◆ Records for the exercise
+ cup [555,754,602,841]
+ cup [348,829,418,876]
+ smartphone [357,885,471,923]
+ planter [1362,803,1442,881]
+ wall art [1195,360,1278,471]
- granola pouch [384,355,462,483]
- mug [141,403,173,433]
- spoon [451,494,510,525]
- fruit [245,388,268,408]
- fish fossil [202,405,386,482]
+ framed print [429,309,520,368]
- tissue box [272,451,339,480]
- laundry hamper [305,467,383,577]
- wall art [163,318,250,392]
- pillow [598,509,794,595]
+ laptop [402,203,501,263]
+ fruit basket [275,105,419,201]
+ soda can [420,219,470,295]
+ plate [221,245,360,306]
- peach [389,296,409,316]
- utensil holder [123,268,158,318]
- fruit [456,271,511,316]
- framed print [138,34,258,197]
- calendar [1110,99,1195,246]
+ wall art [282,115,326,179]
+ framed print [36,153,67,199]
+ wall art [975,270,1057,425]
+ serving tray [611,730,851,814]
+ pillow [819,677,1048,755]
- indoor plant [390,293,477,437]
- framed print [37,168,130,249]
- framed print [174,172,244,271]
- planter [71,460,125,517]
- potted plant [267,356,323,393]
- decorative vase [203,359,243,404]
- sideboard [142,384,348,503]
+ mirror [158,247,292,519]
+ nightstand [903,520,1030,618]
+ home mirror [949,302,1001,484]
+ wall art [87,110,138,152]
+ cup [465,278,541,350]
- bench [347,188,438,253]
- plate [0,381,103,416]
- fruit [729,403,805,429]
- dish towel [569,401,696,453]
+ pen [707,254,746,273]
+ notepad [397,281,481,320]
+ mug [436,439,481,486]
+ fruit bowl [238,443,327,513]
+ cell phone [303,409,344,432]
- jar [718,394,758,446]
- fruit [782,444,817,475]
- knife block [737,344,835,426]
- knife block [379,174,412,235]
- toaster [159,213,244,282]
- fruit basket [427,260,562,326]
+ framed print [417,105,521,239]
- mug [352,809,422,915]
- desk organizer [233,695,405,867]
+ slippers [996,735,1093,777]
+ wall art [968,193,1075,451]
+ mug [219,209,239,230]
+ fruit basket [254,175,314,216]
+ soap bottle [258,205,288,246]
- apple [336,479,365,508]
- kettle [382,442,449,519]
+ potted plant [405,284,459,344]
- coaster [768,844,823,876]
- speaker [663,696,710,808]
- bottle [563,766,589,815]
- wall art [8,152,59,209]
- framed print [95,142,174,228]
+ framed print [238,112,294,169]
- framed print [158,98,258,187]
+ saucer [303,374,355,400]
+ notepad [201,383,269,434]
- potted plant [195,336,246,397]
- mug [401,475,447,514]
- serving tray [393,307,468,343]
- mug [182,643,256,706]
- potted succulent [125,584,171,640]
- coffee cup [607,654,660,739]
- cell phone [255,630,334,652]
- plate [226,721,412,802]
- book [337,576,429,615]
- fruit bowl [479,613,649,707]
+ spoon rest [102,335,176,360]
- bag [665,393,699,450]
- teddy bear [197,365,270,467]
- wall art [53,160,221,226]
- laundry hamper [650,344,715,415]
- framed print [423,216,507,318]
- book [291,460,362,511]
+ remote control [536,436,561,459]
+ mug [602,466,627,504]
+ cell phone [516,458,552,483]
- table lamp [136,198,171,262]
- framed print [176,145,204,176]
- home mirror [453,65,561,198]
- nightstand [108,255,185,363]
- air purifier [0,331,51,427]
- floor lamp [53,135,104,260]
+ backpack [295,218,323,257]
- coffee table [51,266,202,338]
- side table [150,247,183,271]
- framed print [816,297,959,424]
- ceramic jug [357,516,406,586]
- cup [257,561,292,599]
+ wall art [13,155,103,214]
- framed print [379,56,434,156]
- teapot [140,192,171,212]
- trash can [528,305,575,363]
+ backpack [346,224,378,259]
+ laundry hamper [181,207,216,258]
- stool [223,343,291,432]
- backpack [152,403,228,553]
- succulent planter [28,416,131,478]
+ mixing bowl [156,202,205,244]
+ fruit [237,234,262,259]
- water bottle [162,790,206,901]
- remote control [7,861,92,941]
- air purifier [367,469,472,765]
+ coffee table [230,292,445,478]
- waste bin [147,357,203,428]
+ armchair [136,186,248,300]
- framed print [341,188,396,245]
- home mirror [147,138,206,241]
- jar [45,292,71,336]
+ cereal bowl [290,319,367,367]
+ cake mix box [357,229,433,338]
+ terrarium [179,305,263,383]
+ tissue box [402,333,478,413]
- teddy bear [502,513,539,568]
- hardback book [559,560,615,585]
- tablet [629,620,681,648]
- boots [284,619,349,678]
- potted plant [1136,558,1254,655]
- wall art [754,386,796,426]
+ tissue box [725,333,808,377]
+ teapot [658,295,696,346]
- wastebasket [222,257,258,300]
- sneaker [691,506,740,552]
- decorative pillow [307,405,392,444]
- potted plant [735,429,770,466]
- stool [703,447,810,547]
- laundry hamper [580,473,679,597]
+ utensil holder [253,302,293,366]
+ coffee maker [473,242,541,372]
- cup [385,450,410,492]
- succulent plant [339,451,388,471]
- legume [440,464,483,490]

◆ Your objective
Within the entries, count the lines that contain the word "cell". Give that number and no more.

◆ Result for this task
3